Self Fornicator said:


> on NA you need a specific size pipe to "tune" your power range to your taste (smaller=lower power band, larger=more top end)
> 
> on a turbo car the turbo provides the scavenging needed, the exhaust after that is simply to rout the gasses where they need to be.
> 
> i beg of you not to do this. just use one. :cheers:


could you please stop giving bad advice? thanks.


----------



## Nismo1997 (Dec 26, 2003)

I say only do one. Your not gaining much but laughts. I was never a fan of daul exhaust on Imports, 4 cylinders to narrow it down


----------



## pete? (Jul 6, 2004)

screw it, delete this too.


----------



## himbo (Sep 20, 2003)

wes said:


> I am not going to tell you what I think of the overall idea... Honestly if you split the pipe before the rear axle it will hang horribly low! It will probably need to be split after the axle to do this properly, next the N1 is a big muffler, you will want to use at least a 2.5" inlet on the muffler. With that it may be a challenge to mount the muffler on the driver side of the car, I know it can be done but it will take some work.
> 
> Lastly there is no such thing as too big on a turbo car.

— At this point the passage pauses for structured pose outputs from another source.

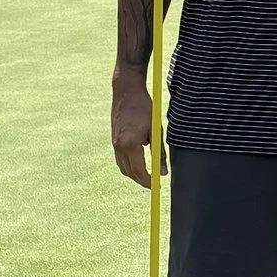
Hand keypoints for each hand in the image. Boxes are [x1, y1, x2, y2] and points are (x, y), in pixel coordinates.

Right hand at [111, 64, 163, 188]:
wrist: (126, 91)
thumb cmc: (144, 108)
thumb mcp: (156, 130)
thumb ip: (159, 152)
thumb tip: (163, 171)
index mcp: (131, 145)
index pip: (139, 172)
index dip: (148, 181)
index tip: (157, 185)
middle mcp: (119, 146)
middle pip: (129, 172)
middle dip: (141, 180)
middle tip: (153, 182)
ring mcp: (114, 143)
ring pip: (123, 167)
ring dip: (134, 173)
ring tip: (147, 174)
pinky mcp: (113, 139)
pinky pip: (120, 159)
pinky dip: (128, 164)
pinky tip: (138, 162)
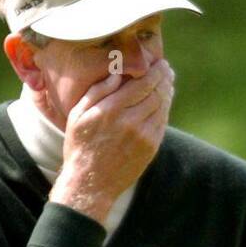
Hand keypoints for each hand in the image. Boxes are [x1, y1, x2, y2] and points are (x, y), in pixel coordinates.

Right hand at [50, 59, 174, 225]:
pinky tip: (163, 101)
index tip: (158, 62)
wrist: (90, 184)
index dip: (154, 70)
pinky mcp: (151, 147)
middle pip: (156, 91)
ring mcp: (143, 135)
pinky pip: (162, 121)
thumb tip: (116, 72)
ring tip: (167, 81)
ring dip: (167, 90)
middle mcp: (130, 120)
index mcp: (111, 109)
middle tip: (166, 68)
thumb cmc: (80, 146)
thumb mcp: (78, 115)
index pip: (142, 82)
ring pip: (162, 105)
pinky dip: (165, 108)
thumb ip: (97, 91)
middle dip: (164, 77)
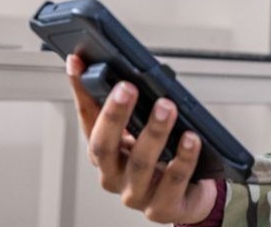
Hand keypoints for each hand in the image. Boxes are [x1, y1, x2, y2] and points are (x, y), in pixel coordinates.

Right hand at [67, 54, 217, 223]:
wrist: (190, 197)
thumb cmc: (164, 158)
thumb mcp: (144, 129)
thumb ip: (134, 104)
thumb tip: (127, 66)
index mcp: (104, 152)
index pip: (86, 118)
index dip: (80, 90)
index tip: (79, 62)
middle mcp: (113, 175)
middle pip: (104, 145)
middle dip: (114, 114)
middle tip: (127, 88)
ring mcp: (136, 194)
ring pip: (140, 163)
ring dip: (154, 132)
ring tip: (167, 107)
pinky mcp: (163, 208)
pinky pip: (173, 182)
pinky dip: (182, 158)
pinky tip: (191, 139)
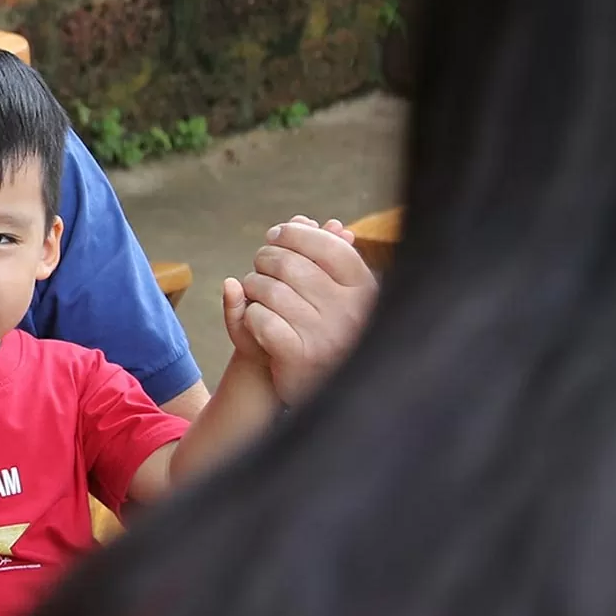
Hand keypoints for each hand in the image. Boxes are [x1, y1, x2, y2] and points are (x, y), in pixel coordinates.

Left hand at [222, 217, 376, 411]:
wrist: (327, 395)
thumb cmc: (328, 331)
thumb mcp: (338, 293)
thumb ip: (325, 255)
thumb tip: (310, 220)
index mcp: (365, 289)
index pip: (326, 245)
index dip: (294, 234)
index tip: (276, 235)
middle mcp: (350, 310)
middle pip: (289, 264)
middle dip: (265, 260)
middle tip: (260, 267)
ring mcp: (326, 335)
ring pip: (269, 291)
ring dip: (253, 288)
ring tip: (256, 295)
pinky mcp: (300, 357)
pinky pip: (260, 319)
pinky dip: (250, 316)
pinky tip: (258, 321)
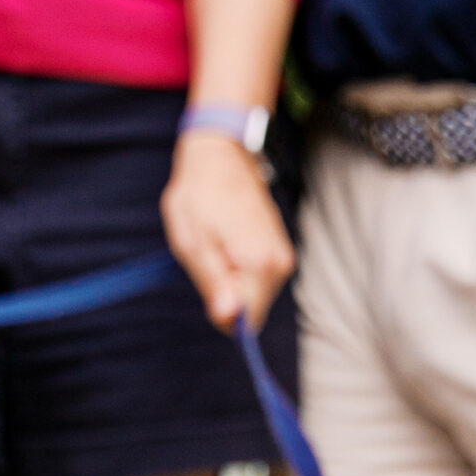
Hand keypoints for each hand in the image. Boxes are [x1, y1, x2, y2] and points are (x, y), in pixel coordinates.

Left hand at [161, 133, 294, 331]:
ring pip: (252, 292)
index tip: (208, 275)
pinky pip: (256, 277)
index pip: (246, 322)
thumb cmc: (199, 194)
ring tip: (217, 240)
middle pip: (250, 307)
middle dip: (224, 289)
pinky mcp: (280, 250)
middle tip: (209, 251)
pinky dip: (237, 264)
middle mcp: (280, 264)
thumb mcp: (192, 242)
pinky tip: (227, 237)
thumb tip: (228, 321)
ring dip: (229, 276)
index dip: (221, 310)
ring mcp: (283, 256)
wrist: (220, 154)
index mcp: (259, 265)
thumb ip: (213, 283)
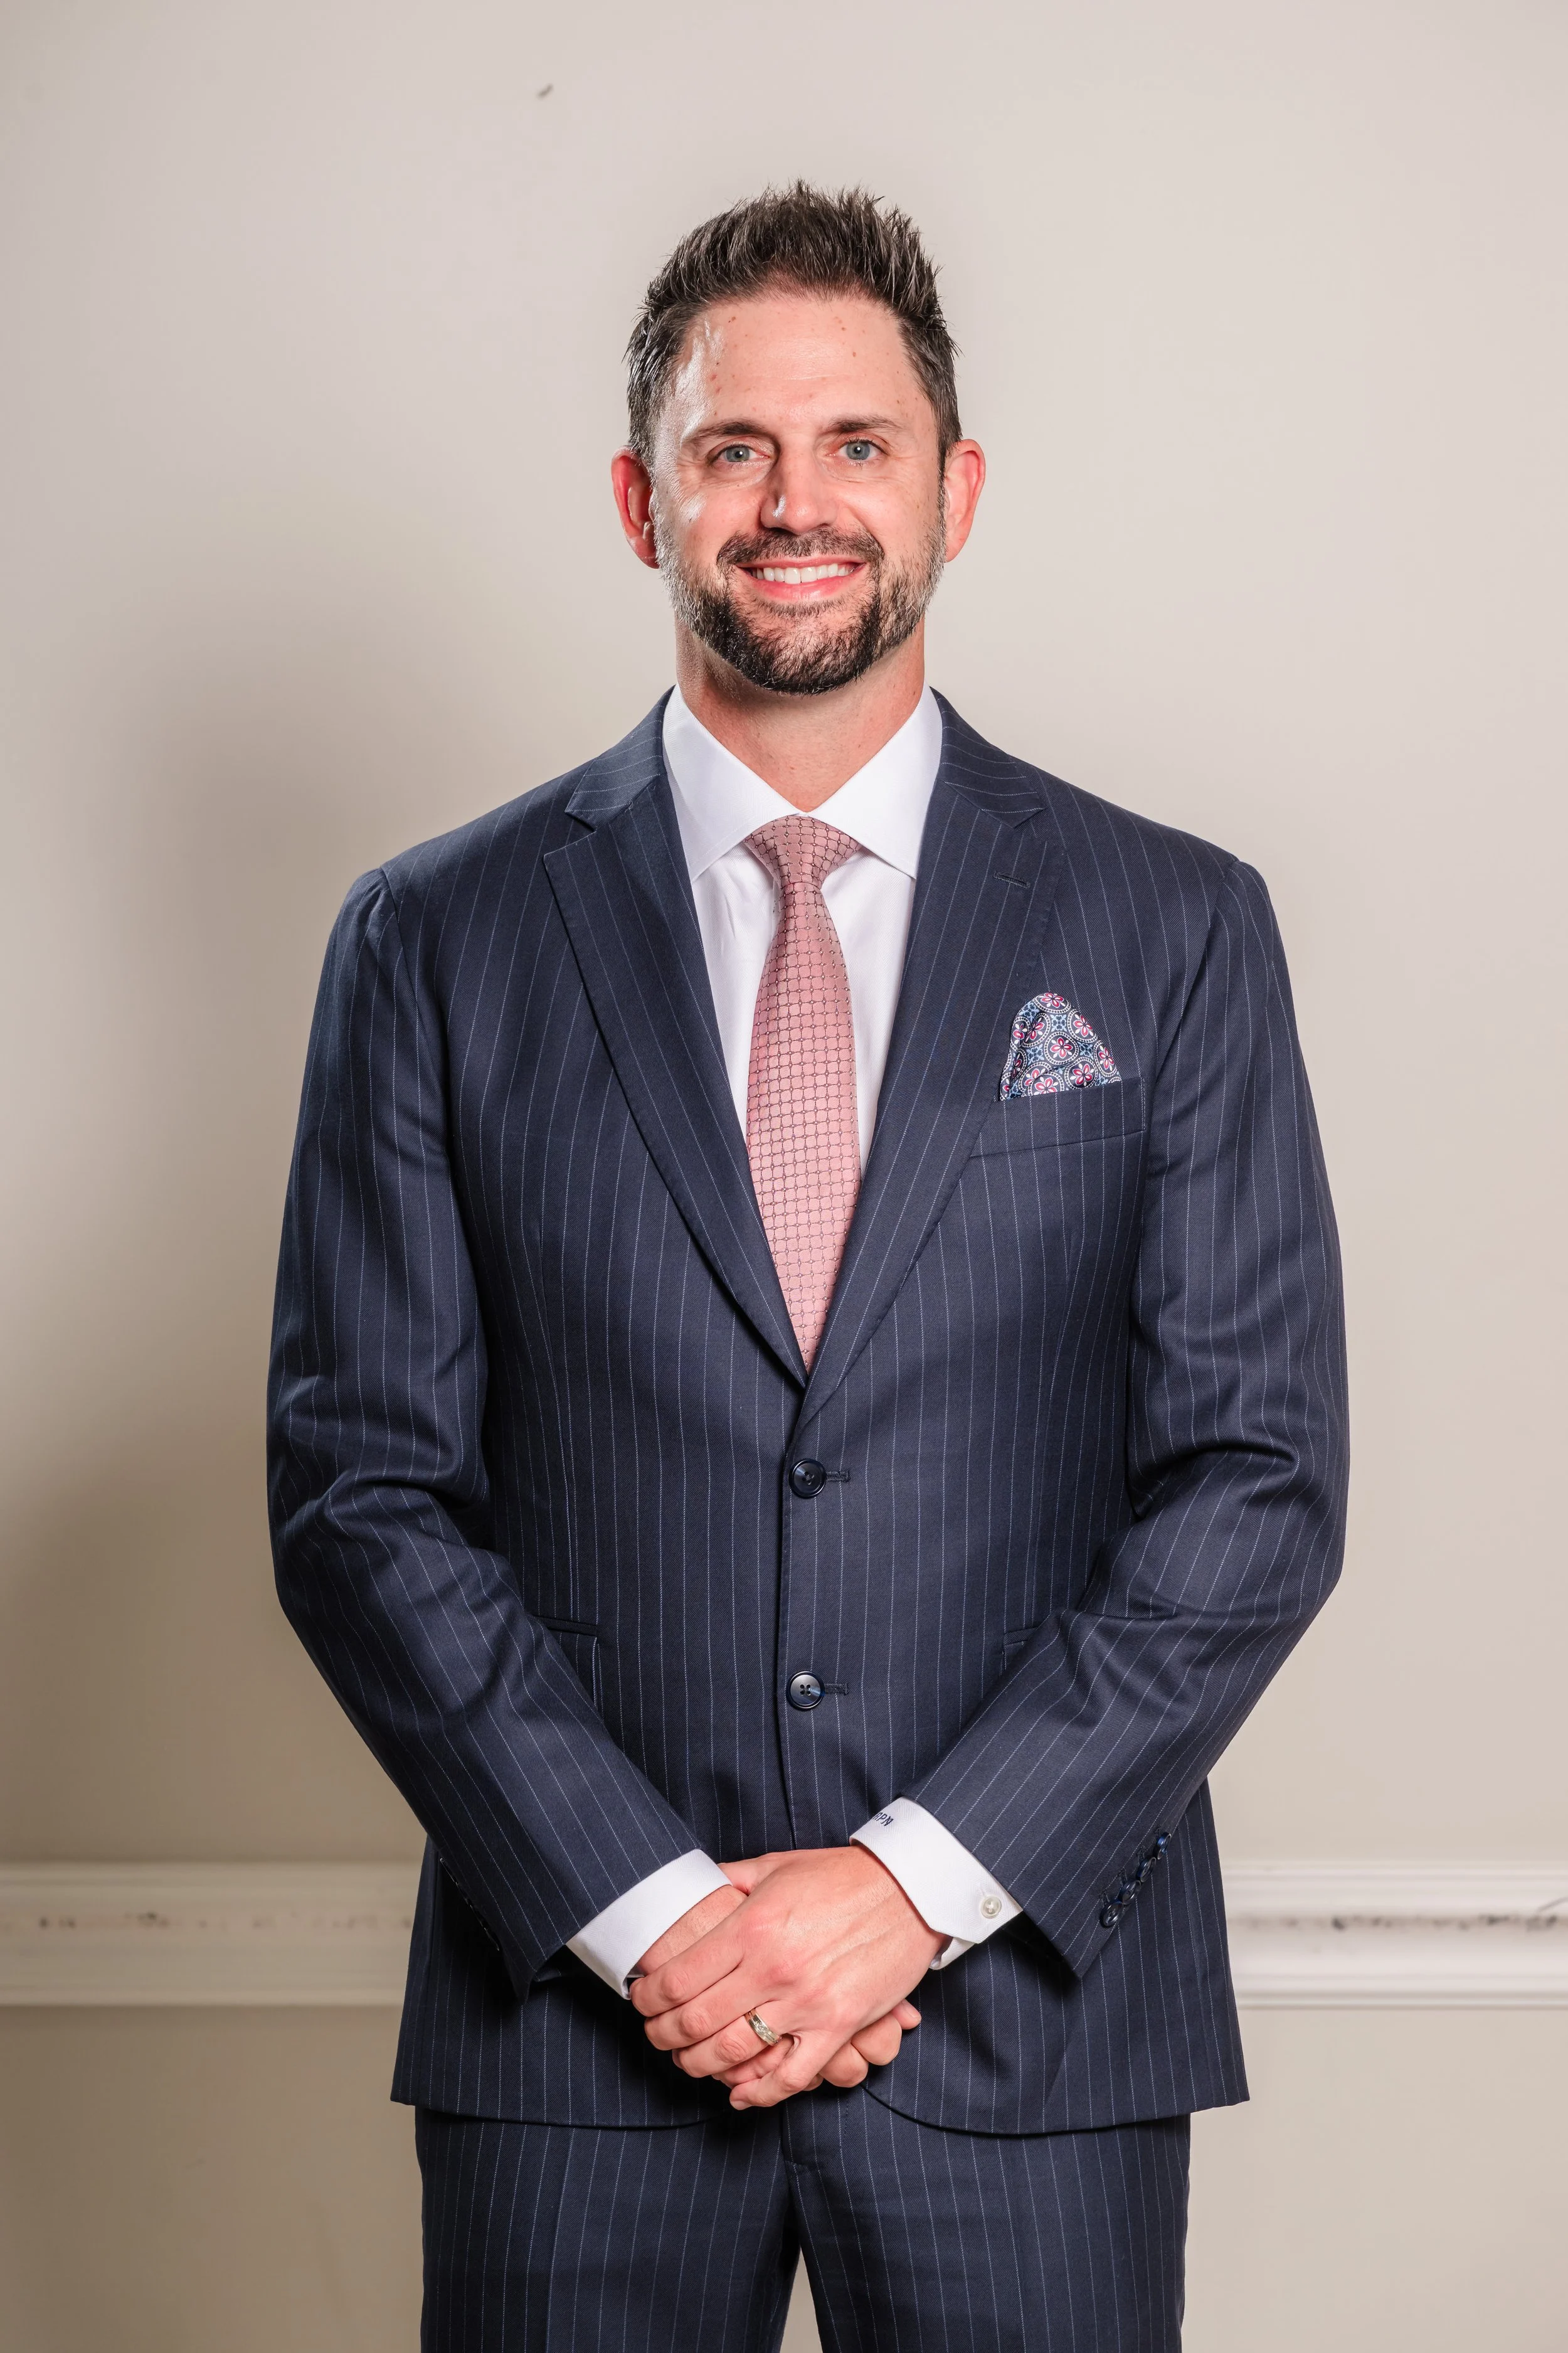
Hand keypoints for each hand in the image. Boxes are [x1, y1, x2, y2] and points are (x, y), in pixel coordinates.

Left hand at [632, 1845, 944, 2110]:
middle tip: (655, 2036)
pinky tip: (738, 2095)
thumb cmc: (840, 1876)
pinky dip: (758, 2094)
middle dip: (663, 2035)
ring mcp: (807, 2002)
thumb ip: (728, 1880)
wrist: (909, 1889)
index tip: (640, 2001)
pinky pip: (791, 2076)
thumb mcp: (775, 1866)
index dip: (648, 1997)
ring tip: (687, 2062)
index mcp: (752, 1926)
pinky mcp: (838, 2026)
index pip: (678, 1977)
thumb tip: (691, 1886)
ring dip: (699, 2065)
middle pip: (696, 2021)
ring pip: (734, 2054)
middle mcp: (773, 1967)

thanks wes, as always, your advice is highly appreciated. :thumbup: i'm going to put it up on a lift and we'll see where it goes. i just thought it would look bad-ass

as for self fornicator, listen man, if you dont appreciate my ideas, then thats fine, but dont go around saying delete this, delete that, if you dont like what i have to say then, dont look my posts or threads. i'm just asking for some common courtesy man. i do the same for others, and i expect it to be 
reciprocated

hmmmm.... i figured that because it was a turbo-back it would go in the F/I section, oh well


----------



## wes (Apr 30, 2002)

I want to know who moved this to cosmetic mods.? Just because dual exhaust isn't necessary for performance, it's applicibility on a turbo car does not warrant a post in cosmetic. Turbo or GA16 but not cosmetic. I am moving this BACK to where it was!


----------



## James (Apr 29, 2002)

sorry read the first couple lines and misread.


----------



## wes (Apr 30, 2002)

James said:


> sorry read the first couple lines and misread.


You're fired


----------



## James (Apr 29, 2002)

himbo said:


> i think it would look kick ass. but is it too big for the motor?


that set off my ricer alarm


----------



## chimmike (Oct 17, 2002)

one question: Are you turbo yet?

if not, I think there are bigger things you need to worry about other than making dual exhaust....


----------



## himbo (Sep 20, 2003)

chimmike said:


> one question: Are you turbo yet?
> 
> if not, I think there are bigger things you need to worry about other than making dual exhaust....


nope, but i wanna have a plan set up before i pull anything apart. this is just a little bit of brainstorming. i still havent decided how my turbo back is gonna be like. 
i have already started to collect some parts, so now i'm definitely committed. its not a true dual exhaust till the end of the setup, so i'm not sure if i would call it a dual exhaust imo.


----------



## chimmike (Oct 17, 2002)

himbo said:


> nope, but i wanna have a plan set up before i pull anything apart. this is just a little bit of brainstorming. i still havent decided how my turbo back is gonna be like.
> i have already started to collect some parts, so now i'm definitely committed. its not a true dual exhaust till the end of the setup, so i'm not sure if i would call it a dual exhaust imo.



well, like I said, you should be more concerned with the turbo kit, making sure you have all the right parts and getting the car running right before worrying about looks or dual exhaust and crap like that............one step at a time


----------



## himbo (Sep 20, 2003)

chimmike said:


> well, like I said, you should be more concerned with the turbo kit, making sure you have all the right parts and getting the car running right before worrying about looks or dual exhaust and crap like that............one step at a time


i wouldn't have it any other way :thumbup:


----------



## Chuck (Nov 19, 2003)

exhaust.. pfft.. why, GO open Downpipe


----------



## himbo (Sep 20, 2003)

Chuck said:


> exhaust.. pfft.. why, GO open Downpipe


i think i'll try to keep it emission legal. jersey emissions are hardcore, they inspect my car through the OBDII, not with the exhaust. i cant use someone else's car to pass mine, because the OBDII gives them all the info, and i think even confirms the VIN


----------